Também entre muitas outras passagens, uma foi cômica, quando acompanhado
de um auxiliar subi até a fonte de agua potável que abastecia o escritório e demais
instalações da barragem do Juqueri e que ficava num morro ao lado da ombreira
direita. Subindo a trilha que levava ao local, de repente a barulheira de um bando
de macacos que acontecia no local que ainda era mata fechada, de repente tudo
silenciou e ao olharmos para cima assistimos um grupo de bugios a nos observar e
esses, segundo a vizinhança tinham o costume de jogar suas fezes em seres
humanos e mesmo crendo que não passava de lenda, eu e o acompanhante não
paramos para testar se verdade ou não, descemos a trilha numa carreira
desenfreada morro abaixo sob o barulho da macacada. Outra situação, essa de
susto, ocorreu numa manhã quando descendo a estrada de Santa Inês numa
picape dirigida pelo motorista Mauro e já próximo a Barragem de Aguas Claras, de
repente dois animais cruzaram rapidamente a estrada e quase que atropelados
entraram numa moita ao lado da pista. Curioso desci para ver qual animal era e ao
abrir uma moita dei de cara com duas pequenas jaguatiricas que levantaram as
pata e por pouco não me arranharam o rosto. Assustado corri para a picape e com
o Mauro rindo, comentou que era para deixar de ser curioso. Espero que as matas
da Serra da Cantareira ainda tenham animais como os citados.
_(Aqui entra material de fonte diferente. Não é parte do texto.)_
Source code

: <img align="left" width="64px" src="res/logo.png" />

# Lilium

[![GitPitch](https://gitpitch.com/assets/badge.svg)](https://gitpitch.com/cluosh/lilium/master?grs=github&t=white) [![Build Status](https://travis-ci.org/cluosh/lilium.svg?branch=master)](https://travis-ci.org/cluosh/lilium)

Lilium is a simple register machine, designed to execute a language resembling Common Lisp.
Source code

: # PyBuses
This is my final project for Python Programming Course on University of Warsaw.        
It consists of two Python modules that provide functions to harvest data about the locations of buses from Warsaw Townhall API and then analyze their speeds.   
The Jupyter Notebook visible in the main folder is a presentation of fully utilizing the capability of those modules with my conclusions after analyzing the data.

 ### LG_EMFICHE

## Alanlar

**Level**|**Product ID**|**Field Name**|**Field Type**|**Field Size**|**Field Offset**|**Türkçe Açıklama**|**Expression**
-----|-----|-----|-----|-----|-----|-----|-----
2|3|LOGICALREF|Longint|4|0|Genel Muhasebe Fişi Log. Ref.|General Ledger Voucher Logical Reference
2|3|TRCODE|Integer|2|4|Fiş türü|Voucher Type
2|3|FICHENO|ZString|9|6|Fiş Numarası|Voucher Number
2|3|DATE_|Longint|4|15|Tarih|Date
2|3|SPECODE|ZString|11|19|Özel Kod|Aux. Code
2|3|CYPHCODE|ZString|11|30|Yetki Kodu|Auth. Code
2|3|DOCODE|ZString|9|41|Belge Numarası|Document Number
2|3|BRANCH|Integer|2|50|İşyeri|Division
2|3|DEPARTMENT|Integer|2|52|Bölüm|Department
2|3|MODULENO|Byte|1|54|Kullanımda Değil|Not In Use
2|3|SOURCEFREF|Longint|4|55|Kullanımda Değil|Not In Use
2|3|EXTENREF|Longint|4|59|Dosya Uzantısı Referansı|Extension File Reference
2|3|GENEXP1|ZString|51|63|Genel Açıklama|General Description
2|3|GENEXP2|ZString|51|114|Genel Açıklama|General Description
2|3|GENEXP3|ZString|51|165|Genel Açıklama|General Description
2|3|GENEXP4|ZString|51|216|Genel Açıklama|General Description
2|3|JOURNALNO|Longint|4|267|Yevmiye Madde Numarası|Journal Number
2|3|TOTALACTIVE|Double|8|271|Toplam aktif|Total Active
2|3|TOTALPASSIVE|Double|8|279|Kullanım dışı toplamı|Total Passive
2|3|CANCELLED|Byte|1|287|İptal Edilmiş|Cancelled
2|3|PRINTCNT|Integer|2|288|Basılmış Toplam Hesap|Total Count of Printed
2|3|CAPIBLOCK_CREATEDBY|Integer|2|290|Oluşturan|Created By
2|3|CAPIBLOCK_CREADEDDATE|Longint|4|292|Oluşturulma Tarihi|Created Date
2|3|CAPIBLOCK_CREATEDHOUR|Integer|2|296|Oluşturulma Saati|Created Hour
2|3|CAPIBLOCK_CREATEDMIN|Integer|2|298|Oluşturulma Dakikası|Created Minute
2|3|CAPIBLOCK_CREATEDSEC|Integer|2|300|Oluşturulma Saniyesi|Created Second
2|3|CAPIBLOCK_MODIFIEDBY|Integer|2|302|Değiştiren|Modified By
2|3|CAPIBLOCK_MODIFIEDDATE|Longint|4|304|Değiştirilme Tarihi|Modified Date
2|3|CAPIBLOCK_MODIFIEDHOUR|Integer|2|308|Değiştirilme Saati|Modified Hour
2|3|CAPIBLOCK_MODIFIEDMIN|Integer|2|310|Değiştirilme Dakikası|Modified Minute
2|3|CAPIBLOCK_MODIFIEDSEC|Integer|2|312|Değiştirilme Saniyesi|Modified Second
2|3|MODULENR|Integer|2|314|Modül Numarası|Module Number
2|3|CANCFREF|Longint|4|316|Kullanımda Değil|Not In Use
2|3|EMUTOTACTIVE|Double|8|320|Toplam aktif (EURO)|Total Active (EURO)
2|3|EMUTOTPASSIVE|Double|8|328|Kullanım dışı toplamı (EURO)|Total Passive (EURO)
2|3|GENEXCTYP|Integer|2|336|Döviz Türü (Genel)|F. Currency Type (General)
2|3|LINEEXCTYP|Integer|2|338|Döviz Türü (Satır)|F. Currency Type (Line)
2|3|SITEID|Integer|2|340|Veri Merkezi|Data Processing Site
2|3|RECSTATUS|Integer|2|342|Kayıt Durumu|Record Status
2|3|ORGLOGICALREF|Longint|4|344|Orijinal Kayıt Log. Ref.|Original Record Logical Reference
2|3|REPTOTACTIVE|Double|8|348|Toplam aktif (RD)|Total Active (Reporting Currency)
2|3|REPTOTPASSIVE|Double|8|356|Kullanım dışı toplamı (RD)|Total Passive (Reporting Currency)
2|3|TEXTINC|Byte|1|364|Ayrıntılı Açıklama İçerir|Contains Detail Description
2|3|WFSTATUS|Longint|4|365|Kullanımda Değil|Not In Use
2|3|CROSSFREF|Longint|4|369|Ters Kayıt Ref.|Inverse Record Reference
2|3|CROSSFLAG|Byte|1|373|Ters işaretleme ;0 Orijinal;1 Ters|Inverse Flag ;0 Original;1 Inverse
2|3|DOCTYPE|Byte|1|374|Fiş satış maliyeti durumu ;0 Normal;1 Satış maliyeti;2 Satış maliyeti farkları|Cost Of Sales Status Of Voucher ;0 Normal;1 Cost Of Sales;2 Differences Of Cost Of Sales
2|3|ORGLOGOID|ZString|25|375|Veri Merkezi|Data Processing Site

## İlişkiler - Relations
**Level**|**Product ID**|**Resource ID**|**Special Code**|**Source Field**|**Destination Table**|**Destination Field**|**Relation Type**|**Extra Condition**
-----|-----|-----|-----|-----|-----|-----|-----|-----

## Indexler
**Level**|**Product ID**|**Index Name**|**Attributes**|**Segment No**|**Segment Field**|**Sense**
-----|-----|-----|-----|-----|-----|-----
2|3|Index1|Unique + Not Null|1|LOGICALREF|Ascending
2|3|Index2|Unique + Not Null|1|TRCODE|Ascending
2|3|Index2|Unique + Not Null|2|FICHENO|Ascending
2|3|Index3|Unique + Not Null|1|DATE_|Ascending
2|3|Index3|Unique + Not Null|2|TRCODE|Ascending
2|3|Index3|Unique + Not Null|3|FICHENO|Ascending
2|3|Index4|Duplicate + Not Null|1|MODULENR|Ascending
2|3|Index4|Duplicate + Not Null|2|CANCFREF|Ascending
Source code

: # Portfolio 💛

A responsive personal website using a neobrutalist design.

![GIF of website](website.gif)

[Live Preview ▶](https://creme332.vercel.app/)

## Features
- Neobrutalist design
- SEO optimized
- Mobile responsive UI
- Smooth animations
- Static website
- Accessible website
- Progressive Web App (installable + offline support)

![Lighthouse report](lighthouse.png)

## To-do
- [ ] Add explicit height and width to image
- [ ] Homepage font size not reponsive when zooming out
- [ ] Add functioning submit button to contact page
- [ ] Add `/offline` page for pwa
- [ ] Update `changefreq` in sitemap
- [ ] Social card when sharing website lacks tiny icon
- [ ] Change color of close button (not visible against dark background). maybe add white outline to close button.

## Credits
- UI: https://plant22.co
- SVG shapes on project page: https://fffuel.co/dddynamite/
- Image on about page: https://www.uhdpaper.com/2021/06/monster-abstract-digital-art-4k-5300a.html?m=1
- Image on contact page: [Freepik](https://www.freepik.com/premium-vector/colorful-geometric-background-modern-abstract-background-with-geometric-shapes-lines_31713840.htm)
Aposentei-me
acerca de uns 20 anos mas tenho saudades da empresa, do pessoal e das minhas
obrigações, principalmente nos últimos anos que foram dedicados a Proteção de
Mananciais e guardo fotos do locais e pessoas da Comasp-Sabesp por onde
passei. Também sinto tristeza ao ver o Jaguari com o solo de fundo gretado como
nas áreas secas nordestinas, quando antes parecia um mar de agua doce. Envio
e autorizo o texto para conhecimento do interessados em ler. Ele é
uma recordação de uma fase bonita de minha vida e sem quaisquer pretensão
para literatura. Meu abraço a todos e perdoem-me por não citar nomes da legião
de companheiros com os quais convivi, para não esquecer alguns.